We already know enough about the biophysical systems involved to set specific targets, such as keeping the flow of phosphorus into the ocean to below 11 million tonnes per year.
Perhaps most importantly, the goals must work towards a common purpose. At present, individual goals on energy access and tackling climate change could contradict each other — massive expansion of fossil-fuel use, for example, would satisfy one goal but undermine the other. To prevent this, the goals must be integrated. There are perceived trade-offs between securing the long-term stability and health of the Earth system, and securing water, food and energy security in the short term. But this need not be the case. An integrated approach to food security could also ensure that sustainability targets for nutrient and water cycles are met. For example, we should aim, by 2030, to use no more than 1,000 cubic metres of water per tonne of key food crops produced.
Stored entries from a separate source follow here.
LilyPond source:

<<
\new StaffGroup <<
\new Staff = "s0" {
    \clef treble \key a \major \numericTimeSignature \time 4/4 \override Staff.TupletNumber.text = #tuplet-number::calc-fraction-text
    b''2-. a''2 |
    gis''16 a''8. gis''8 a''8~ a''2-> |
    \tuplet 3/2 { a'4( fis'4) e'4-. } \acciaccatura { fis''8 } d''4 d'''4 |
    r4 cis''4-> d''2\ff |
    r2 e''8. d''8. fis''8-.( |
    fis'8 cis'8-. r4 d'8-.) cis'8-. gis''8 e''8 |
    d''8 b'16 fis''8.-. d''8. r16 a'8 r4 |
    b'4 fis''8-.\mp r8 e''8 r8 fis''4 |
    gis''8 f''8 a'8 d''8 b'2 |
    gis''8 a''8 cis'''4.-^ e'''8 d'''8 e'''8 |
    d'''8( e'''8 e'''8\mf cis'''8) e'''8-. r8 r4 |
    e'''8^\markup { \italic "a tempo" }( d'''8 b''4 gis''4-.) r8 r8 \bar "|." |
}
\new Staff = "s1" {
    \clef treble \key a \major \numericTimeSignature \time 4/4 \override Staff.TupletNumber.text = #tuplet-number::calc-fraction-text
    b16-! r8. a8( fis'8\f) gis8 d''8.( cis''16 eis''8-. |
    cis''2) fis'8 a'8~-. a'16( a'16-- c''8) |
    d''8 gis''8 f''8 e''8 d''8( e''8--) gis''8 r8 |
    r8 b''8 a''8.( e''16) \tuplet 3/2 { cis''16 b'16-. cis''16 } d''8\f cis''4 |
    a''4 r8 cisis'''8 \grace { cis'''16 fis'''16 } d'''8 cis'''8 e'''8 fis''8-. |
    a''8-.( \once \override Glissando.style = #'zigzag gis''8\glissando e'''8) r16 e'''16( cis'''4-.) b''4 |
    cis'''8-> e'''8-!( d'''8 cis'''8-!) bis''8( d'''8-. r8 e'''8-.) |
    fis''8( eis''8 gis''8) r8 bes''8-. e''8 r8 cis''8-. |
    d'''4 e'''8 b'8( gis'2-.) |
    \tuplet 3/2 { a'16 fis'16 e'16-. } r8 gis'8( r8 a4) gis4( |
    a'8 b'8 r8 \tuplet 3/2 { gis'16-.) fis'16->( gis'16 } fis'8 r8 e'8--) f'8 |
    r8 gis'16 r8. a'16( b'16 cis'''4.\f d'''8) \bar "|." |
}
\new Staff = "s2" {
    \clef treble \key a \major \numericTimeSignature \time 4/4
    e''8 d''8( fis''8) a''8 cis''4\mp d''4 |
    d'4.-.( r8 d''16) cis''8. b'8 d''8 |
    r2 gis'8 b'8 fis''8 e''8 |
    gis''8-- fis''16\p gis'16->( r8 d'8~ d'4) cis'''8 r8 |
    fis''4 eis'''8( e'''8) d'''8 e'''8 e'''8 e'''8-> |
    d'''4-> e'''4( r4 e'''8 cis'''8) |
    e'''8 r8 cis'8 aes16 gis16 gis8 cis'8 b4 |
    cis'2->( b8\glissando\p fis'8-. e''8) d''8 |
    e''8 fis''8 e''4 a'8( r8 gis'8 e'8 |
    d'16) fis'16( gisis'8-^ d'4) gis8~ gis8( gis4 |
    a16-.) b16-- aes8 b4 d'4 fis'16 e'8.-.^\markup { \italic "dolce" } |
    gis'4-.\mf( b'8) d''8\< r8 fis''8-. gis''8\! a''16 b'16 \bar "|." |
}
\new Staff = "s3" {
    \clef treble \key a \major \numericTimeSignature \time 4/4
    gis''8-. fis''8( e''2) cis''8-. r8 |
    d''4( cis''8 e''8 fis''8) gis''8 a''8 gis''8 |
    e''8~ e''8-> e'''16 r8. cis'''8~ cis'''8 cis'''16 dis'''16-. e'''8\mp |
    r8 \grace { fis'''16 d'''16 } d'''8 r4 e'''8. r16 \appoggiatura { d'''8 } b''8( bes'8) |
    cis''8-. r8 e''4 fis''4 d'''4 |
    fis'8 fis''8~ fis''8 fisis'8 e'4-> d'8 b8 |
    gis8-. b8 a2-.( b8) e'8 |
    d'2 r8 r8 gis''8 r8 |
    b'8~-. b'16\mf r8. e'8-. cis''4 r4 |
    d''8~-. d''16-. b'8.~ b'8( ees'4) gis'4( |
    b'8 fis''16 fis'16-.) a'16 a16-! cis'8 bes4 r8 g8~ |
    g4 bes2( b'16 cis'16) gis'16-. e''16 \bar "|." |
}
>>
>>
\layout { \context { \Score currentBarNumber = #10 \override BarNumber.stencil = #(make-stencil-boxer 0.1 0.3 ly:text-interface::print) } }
In a similar way, the current potential conflicts between the goals of delivering energy for all and limiting greenhouse-gas emissions can be mediated by strong integrative targets: decrease carbon intensity by increasing the share of renewable energy to 30%, and increase energy intensity by 2.4% per year. Current targets do address these two issues, but without quantification.
These are realistic and achievable changes. But the research community must convince policy-makers that such changes are important. Organizations such as the Future Earth initiative, the UN’s Sustainable Development Solutions Network and the UN Secretary-General’s Scientific Advisory Board must ensure that the right expertise is brought to bear on this challenge at international and regional levels.
At a national level, funding agencies and scientific academies need to bring together expertise to support this international process. Scientists should identify and talk to the negotiators who will finalize the draft goals.
2015 is a significant year for international politics related to global change. Nations will also agree on a new climate deal and a strategy for disaster-risk reduction. Traditionally, science has struggled to respond flexibly to the demands and speed of some political processes. But the SDGs are too important for the research community to let the opportunity pass.
Mark Stafford Smith is the Science Director of CSIRO’s Climate Adaptation Flagship and Chair of the Future Earth Science Committee.